Fischler's work on adults also confirmed my impressions. Americans tend to be anxious about food and to identify health, nutrition, and dieting as the key issues they associate with eating. The French, on the other hand, almost never mention any of these topics when asked for their thoughts about food. Rather, they talk about pleasure, tasty food, socializing, culture, identity, and fun. In one of the most revealing studies, Fischler showed a picture of a chocolate cake to both American and French people and asked them for the first word that popped into their head. For Americans, the most common word was “guilt.” For the French, the most common word was “celebration.”

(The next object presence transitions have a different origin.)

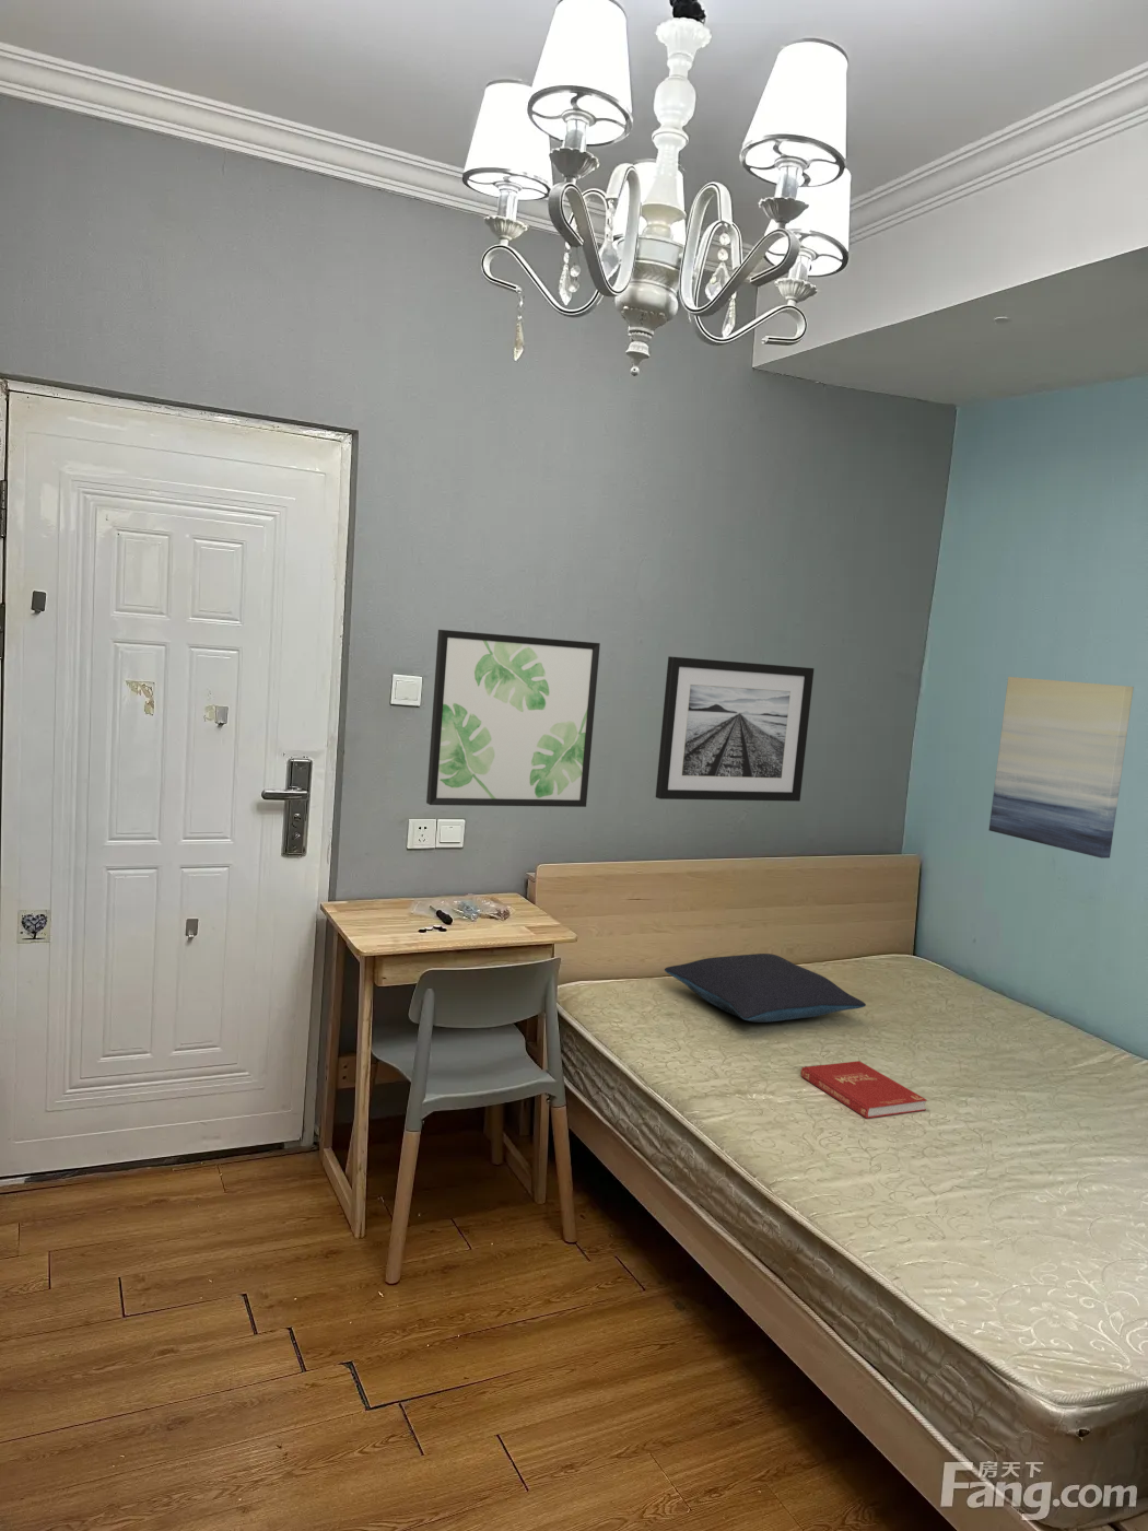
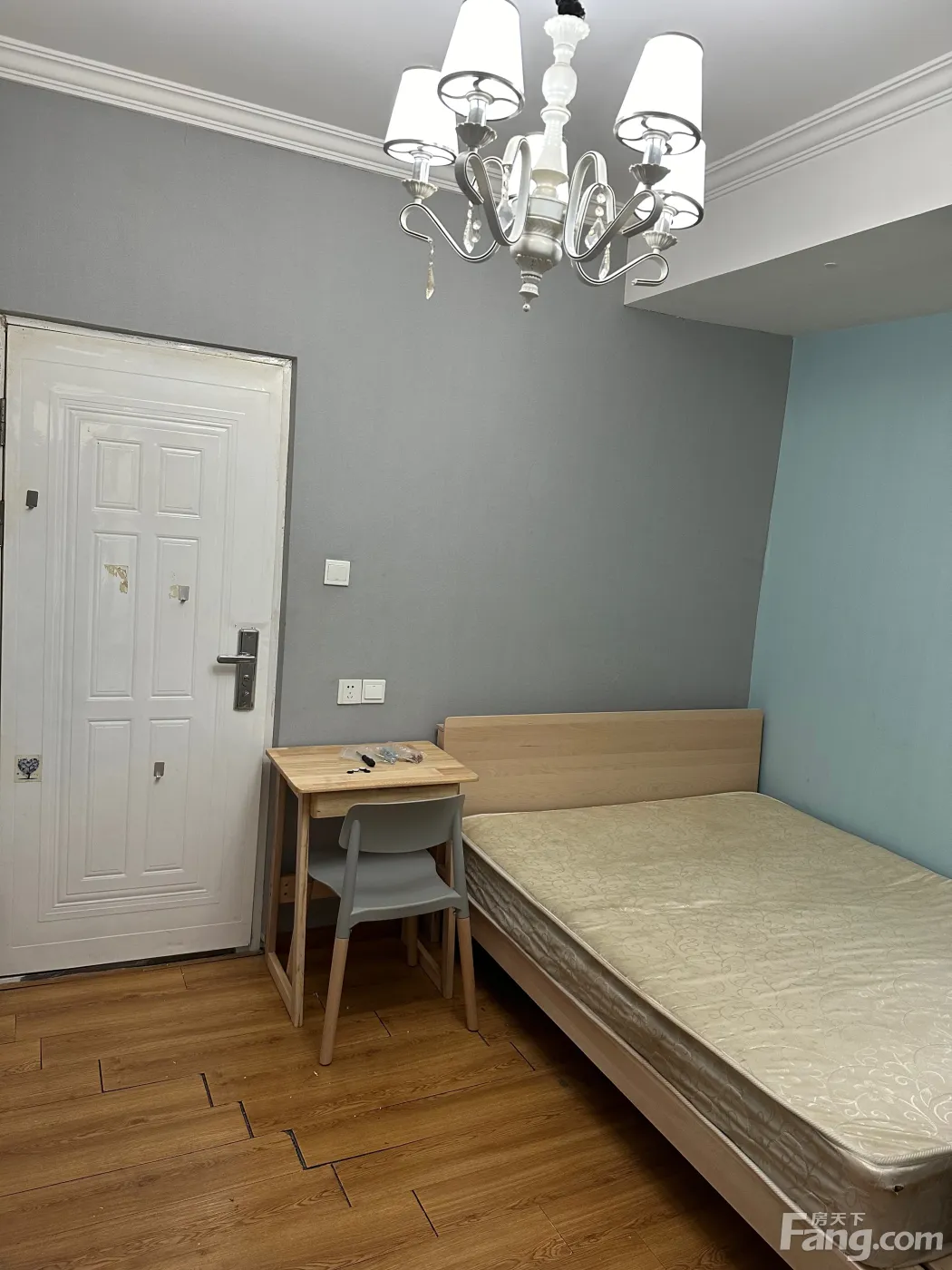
- wall art [989,676,1135,860]
- pillow [663,952,867,1023]
- wall art [655,655,814,803]
- wall art [426,629,602,808]
- book [801,1060,929,1120]
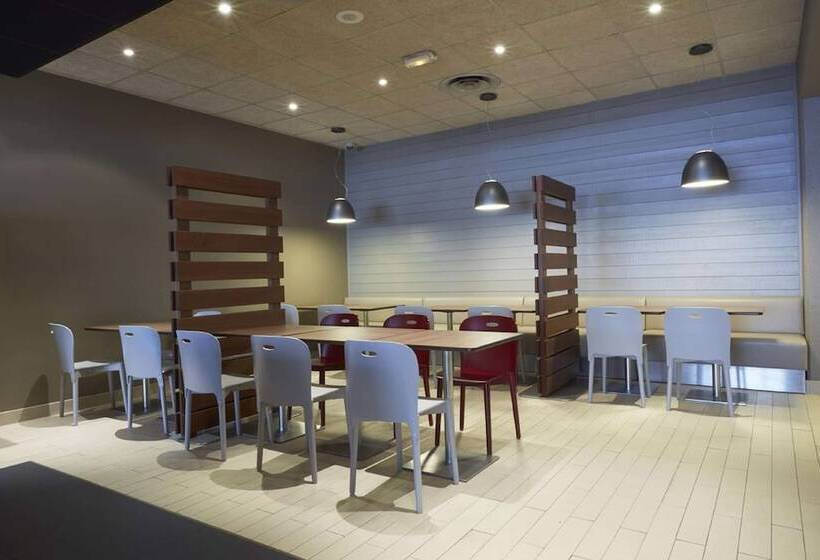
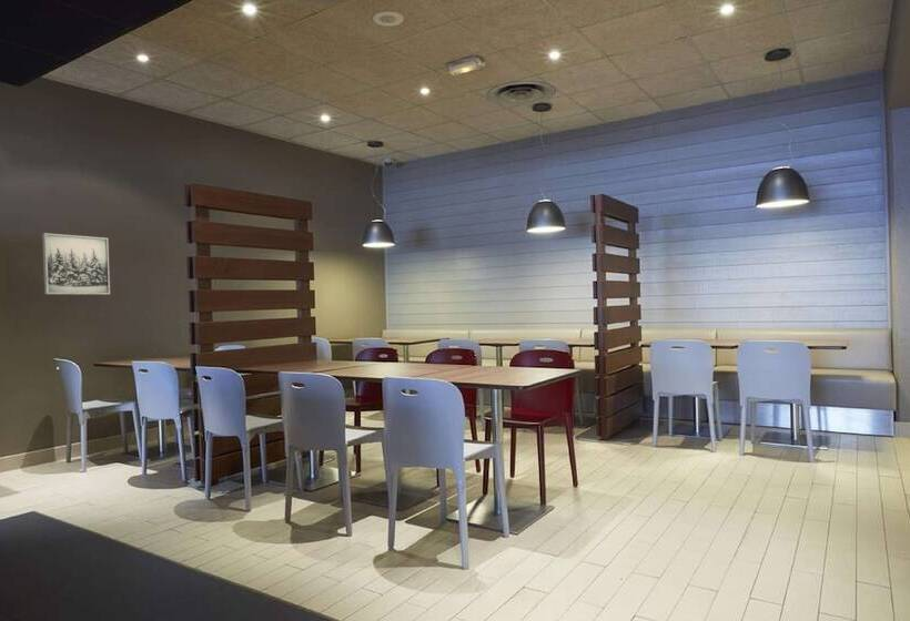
+ wall art [41,232,111,296]
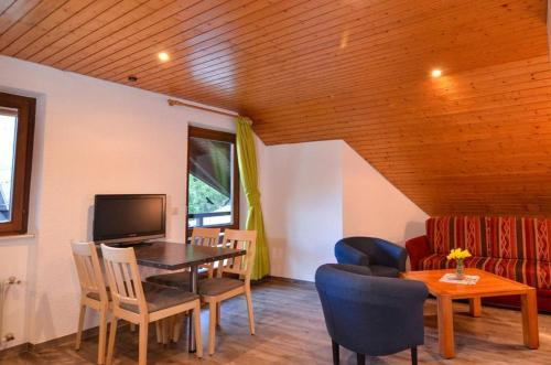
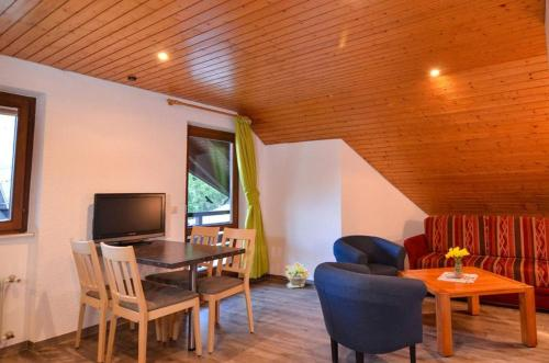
+ potted plant [284,261,310,288]
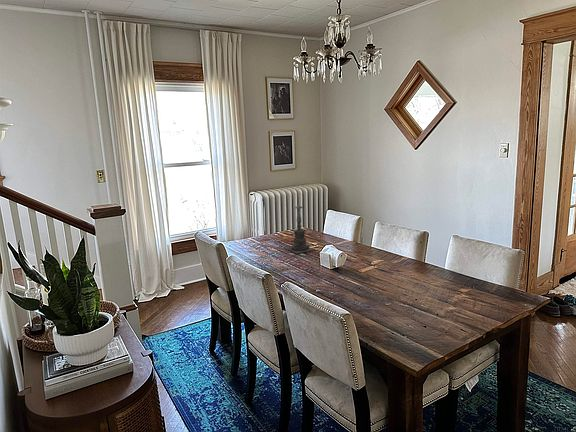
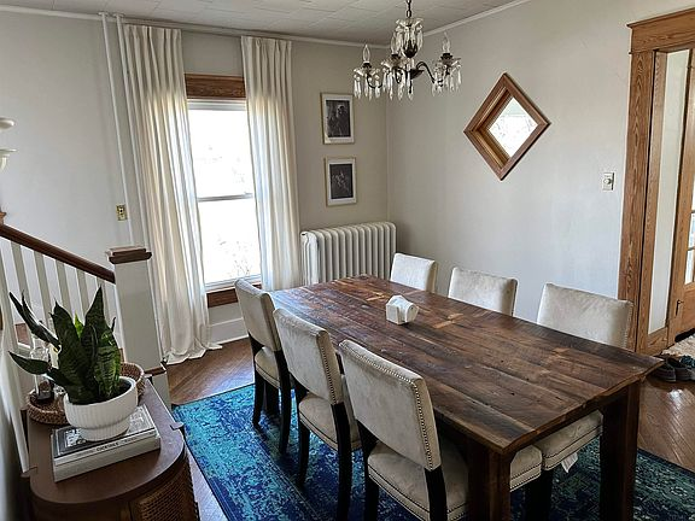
- candle holder [283,199,317,254]
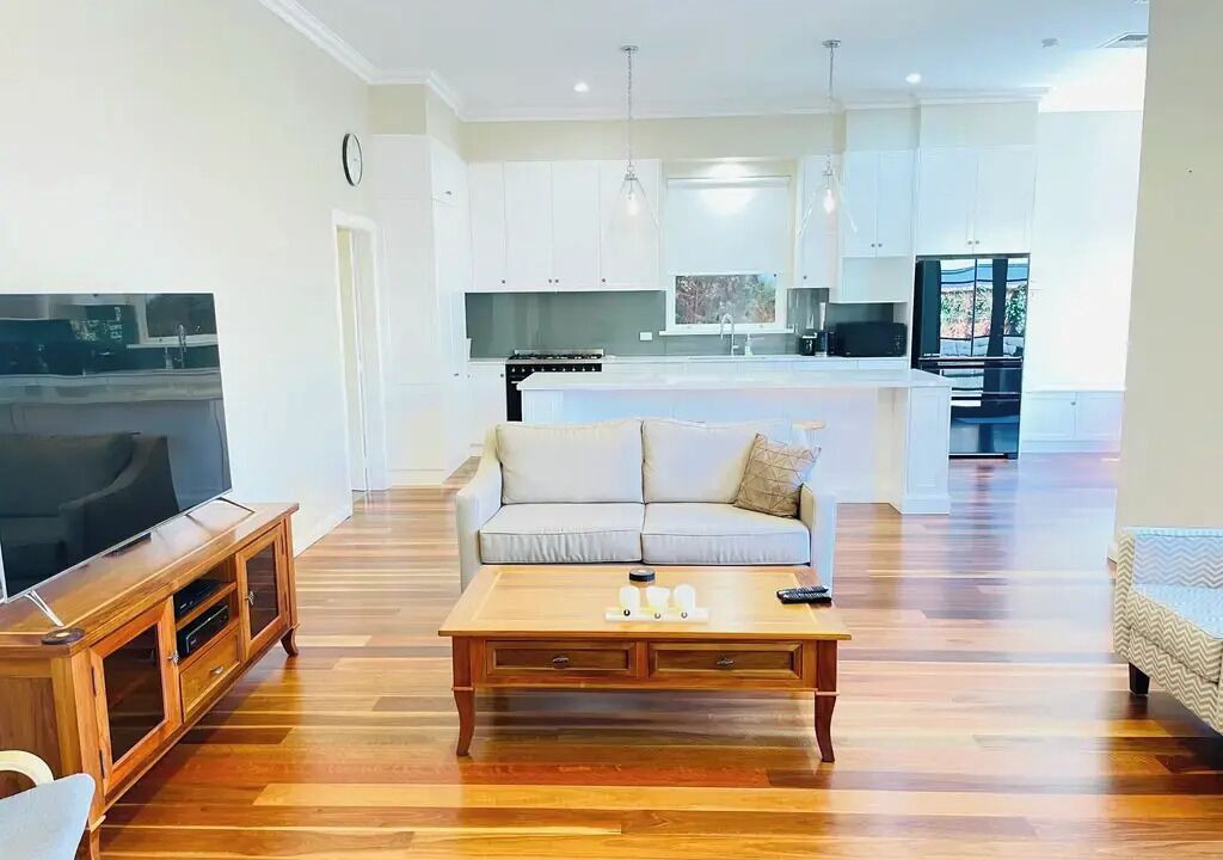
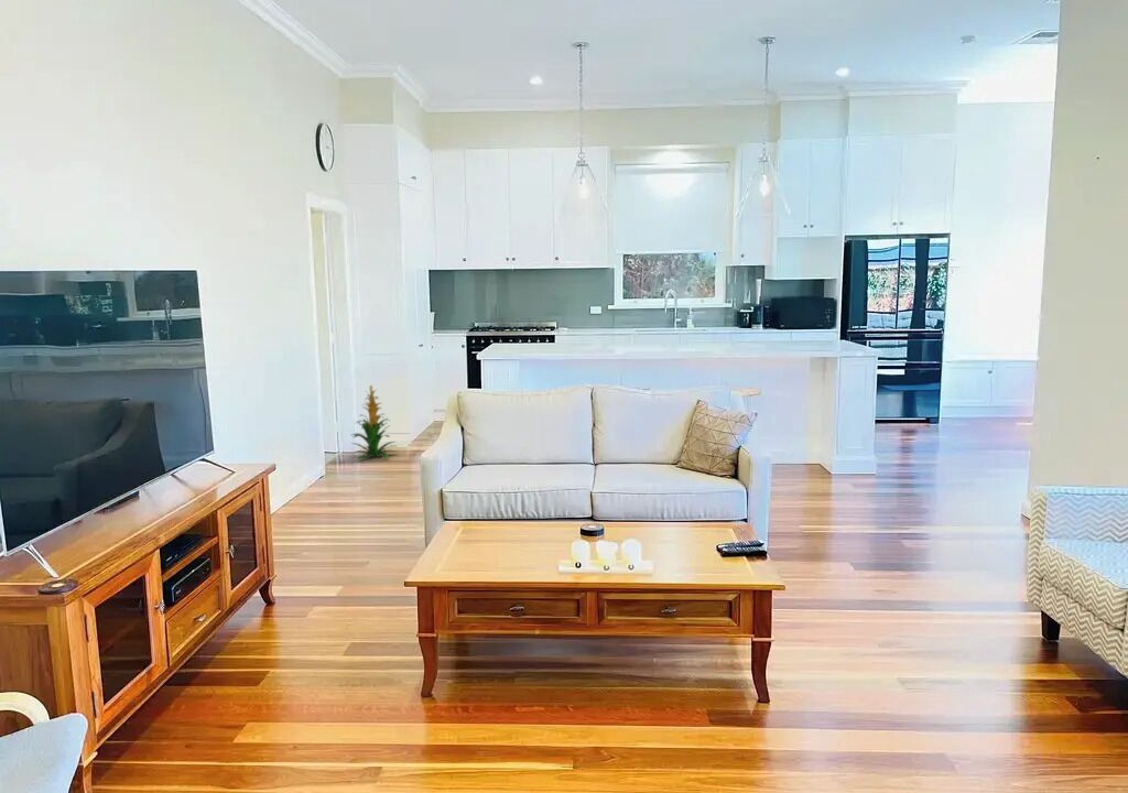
+ indoor plant [350,384,400,461]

How do French kids learn these ideas? Part of the explanation is the amount of time they spend at the table with their parents, where (naturally) the conversation focuses on food. The tradition of the family meal is alive and well in France, where the entire workday is structured around mealtimes. Stores shut for one and a half or even two hours between noon and 2:00
P.M.
, so that everyone can go home for lunch. In repeated surveys of French families, nearly all the kids eat a traditional, sit-down, three-course lunch
every
day. More than half of them eat at school: French schools have a two-hour break at noon in order to allow kids the time required to eat (at least thirty minutes) and to properly digest their food (during the sixty- to ninety-minute recess that follows lunch). As a result, school finishes later: usually at 4:00 or 4:30
P.M
., which is when the traditional
goûter
is eaten. Shops close at 7:00
P.M
. in order to allow everyone to get home in time for dinner at the traditional French hour of 7:30 or 8:00
P.M
. By 9:00 or 9:30, most kids are in bed.